Do you have an amplifier on your antenna? Most people who live inside, or within 20 miles, of a major city do not need an amplifier. Using an antenna amplifier in a high population area can actually hinder your antenna's performance, because it picks up and amplifies interference.
Another thing to check is the position of your antenna. An indoor/outdoor antenna should be placed either in an attic or on the roof of your house. It should be placed away from metal objects, satellite dishes and other antennas. Turning your antenna toward the nearest broadcast tower should also improve your signal. If you have an indoor antenna attached directly to the TV, make sure it is not sitting next to another electronic device.

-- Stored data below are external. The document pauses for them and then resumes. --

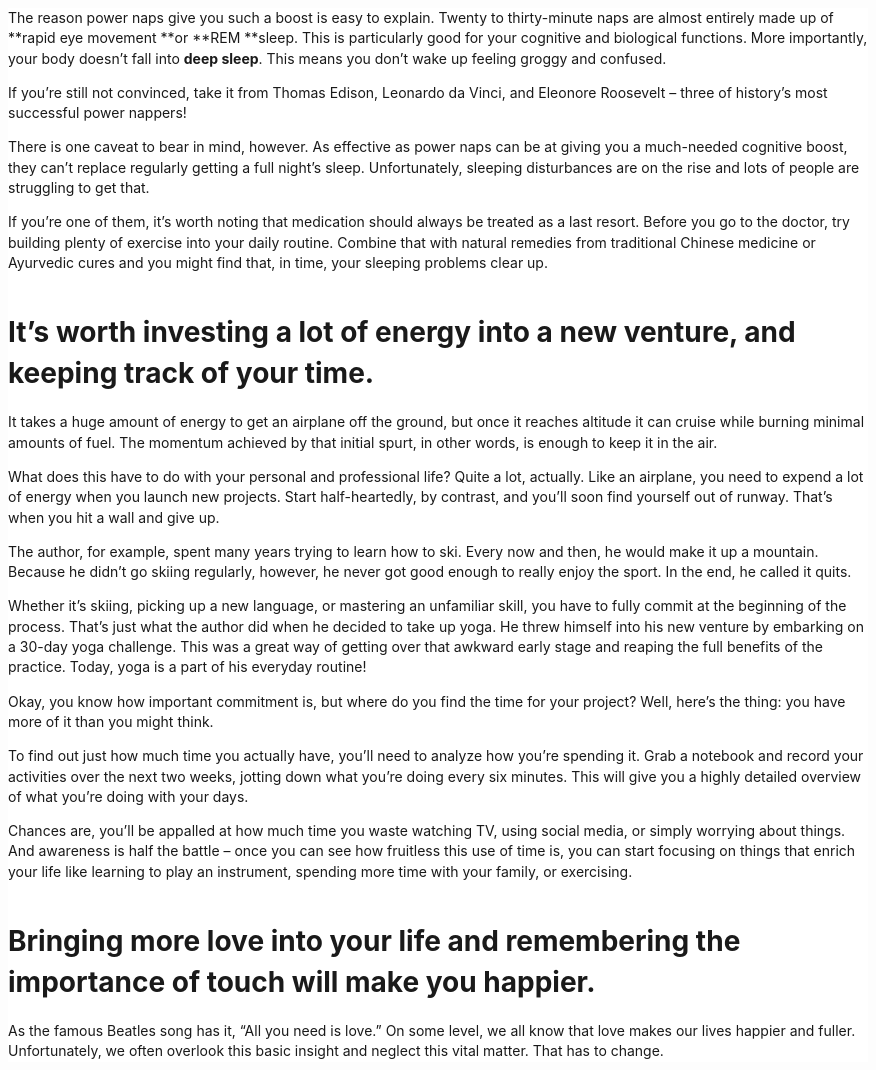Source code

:The reason power naps give you such a boost is easy to explain. Twenty to thirty-minute naps are almost entirely made up of **rapid eye movement **or **REM **sleep. This is particularly good for your cognitive and biological functions. More importantly, your body doesn’t fall into **deep sleep**. This means you don’t wake up feeling groggy and confused.

If you’re still not convinced, take it from Thomas Edison, Leonardo da Vinci, and Eleonore Roosevelt – three of history’s most successful power nappers!

There is one caveat to bear in mind, however. As effective as power naps can be at giving you a much-needed cognitive boost, they can’t replace regularly getting a full night’s sleep. Unfortunately, sleeping disturbances are on the rise and lots of people are struggling to get that. 

If you’re one of them, it’s worth noting that medication should always be treated as a last resort. Before you go to the doctor, try building plenty of exercise into your daily routine. Combine that with natural remedies from traditional Chinese medicine or Ayurvedic cures and you might find that, in time, your sleeping problems clear up.

# It’s worth investing a lot of energy into a new venture, and keeping track of your time. 

It takes a huge amount of energy to get an airplane off the ground, but once it reaches altitude it can cruise while burning minimal amounts of fuel. The momentum achieved by that initial spurt, in other words, is enough to keep it in the air. 

What does this have to do with your personal and professional life? Quite a lot, actually. Like an airplane, you need to expend a lot of energy when you launch new projects. Start half-heartedly, by contrast, and you’ll soon find yourself out of runway. That’s when you hit a wall and give up. 

The author, for example, spent many years trying to learn how to ski. Every now and then, he would make it up a mountain. Because he didn’t go skiing regularly, however, he never got good enough to really enjoy the sport. In the end, he called it quits. 

Whether it’s skiing, picking up a new language, or mastering an unfamiliar skill, you have to fully commit at the beginning of the process. That’s just what the author did when he decided to take up yoga. He threw himself into his new venture by embarking on a 30-day yoga challenge. This was a great way of getting over that awkward early stage and reaping the full benefits of the practice. Today, yoga is a part of his everyday routine! 

Okay, you know how important commitment is, but where do you find the time for your project? Well, here’s the thing: you have more of it than you might think. 

To find out just how much time you actually have, you’ll need to analyze how you’re spending it. Grab a notebook and record your activities over the next two weeks, jotting down what you’re doing every six minutes. This will give you a highly detailed overview of what you’re doing with your days. 

Chances are, you’ll be appalled at how much time you waste watching TV, using social media, or simply worrying about things. And awareness is half the battle – once you can see how fruitless this use of time is, you can start focusing on things that enrich your life like learning to play an instrument, spending more time with your family, or exercising. 

# Bringing more love into your life and remembering the importance of touch will make you happier. 

As the famous Beatles song has it, “All you need is love.” On some level, we all know that love makes our lives happier and fuller. Unfortunately, we often overlook this basic insight and neglect this vital matter. That has to change. 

You may also experience stuttering from satellite TV. The first thing to check is your coax cable. If it is old and worn, your signal problem might be solved by replacing it. Weather is another cause of HDTV stuttering. You may notice that your signal deteriorates only during high winds or rain. This is common with satellite TV, but there are a few things you can try to improve the situation. First, make sure your satellite dish is peaked for optimal reception. This means that it is facing the right way and on the correct side of the house. If you are not sure if your satellite dish is peaked properly, call your service provider and have someone come out and check.
With cable TV, there is not much you can do on your end to prevent stuttering. Check the quality of your coax cable and check to see if there is any electronic household interference. Since the signal comes from the cable company's satellite and not from on top of your house, you may have to contact your service provider for a solution.
Other Possible Causes
You may notice that your HDTV only stutters when watching TV through a streaming device, DVR or gaming console. This may be caused by a weak Internet signal. If your device is connected to your Internet wirelessly, try connecting it to your router via Ethernet and see if the signal improves. If it does, either use a Wi-Fi signal booster or move the device closer to the router.
It is rare, but possible, that the stuttering comes from a defect in the TV. You can determine this by connecting another TV to your antenna or satellite and see if the stuttering occurs. If other TVs work fine in the same location, contact the manufacturer of the defective TV for a solution.